Pointing an agent at an untested module with a sentence like "give me a Jest suite that covers the public API and the error branches" produces 80% of the boilerplate. The 20% you fix yourself is the part where you remember what the module is actually supposed to do.

Migration scripts

Schema migrations, API version bumps, framework upgrades. The agent reads the diff of the upstream changelog, scans your code, and produces a plan. You read the plan, push back on three things, and you're done in an afternoon what used to be a week.

What does not work

Agents still get lost in ambient context — codebases where the rule about how things are done is implicit, scattered across Slack threads, or stored exclusively in one tenured engineer's head. If your team can't articulate why the build pipeline does what it does, the agent will not magically intuit it.

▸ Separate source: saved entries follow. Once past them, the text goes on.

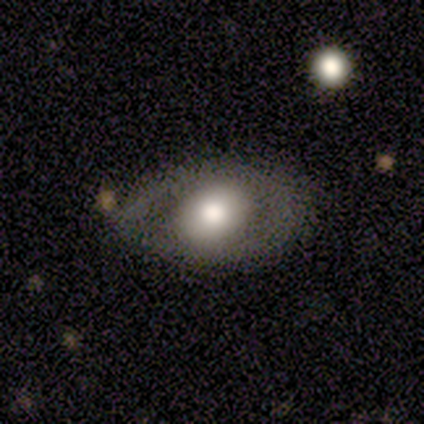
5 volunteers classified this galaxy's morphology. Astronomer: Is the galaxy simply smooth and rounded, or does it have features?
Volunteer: featured or disk — 60% (runner-up: smooth, 40%).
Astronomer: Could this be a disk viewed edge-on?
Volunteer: no — 67%.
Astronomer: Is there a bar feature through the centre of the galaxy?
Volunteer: no — 100%.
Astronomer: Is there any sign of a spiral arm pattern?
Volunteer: no — 100%.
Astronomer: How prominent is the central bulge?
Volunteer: dominant — 50%, tied with moderate at 50%.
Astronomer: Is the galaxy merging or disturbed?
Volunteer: major disturbance — 60% (runner-up: minor disturbance, 40%).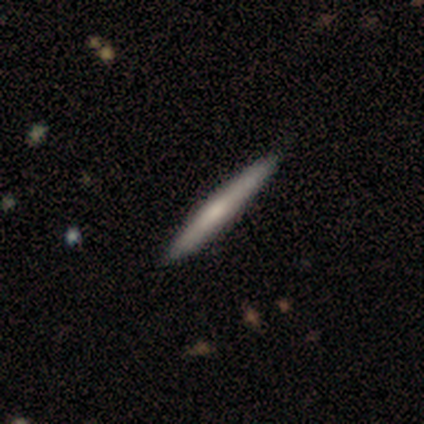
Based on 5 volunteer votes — Smooth or featured?
  - smooth: 60% *
  - featured or disk: 40%
  - star or artifact: 0%
How rounded?
  - cigar-shaped: 100% *
  - round: 0%
  - in between: 0%
Merging?
  - none: 100% *
  - minor disturbance: 0%
  - major disturbance: 0%
  - merger: 0%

They also struggle with cross-cutting product decisions. "Refactor checkout to use the new pricing engine" is a product question dressed as an engineering task. The agent will pick a plausible interpretation and run with it. Sometimes that interpretation is wrong in a way you only discover at the next billing cycle.

Cost calibration

The unit economics matter again. A long-running agent task can burn through tokens fast. Our rule of thumb in 2026: budget the cost the same way you'd budget a contractor's day rate. If a task feels like it should cost $20 and you're at $400, something is wrong — usually the agent is in a loop or hallucinating dependencies. Kill it and re-scope.

The unglamorous winners

The features we most often hand to an agent in 2026 are the ones nobody wanted to write themselves:

  1. Internationalisation passes: extracting strings, generating placeholder translations, updating templates.
  2. Accessibility audits: agent runs axe-core, agent fixes contrast/aria/labels, agent opens a PR.
  3. Dependency upgrades: the long tail of minor bumps that keep your security scanner quiet.
  4. Documentation refreshes: updating README snippets after API changes.

Where we've landed

Treat agents as force multipliers, not replacements. Our team of six ships roughly what a team of nine shipped two years ago, and the gain comes almost entirely from removing the work nobody enjoyed in the first place. Code review headcount, on the other hand, has not gone down. Senior engineers spend more time reviewing diffs and less time writing them. That is the trade.

The pattern that keeps proving itself: agents are excellent at making your codebase more like itself and dangerous at changing what your codebase is. Use them accordingly.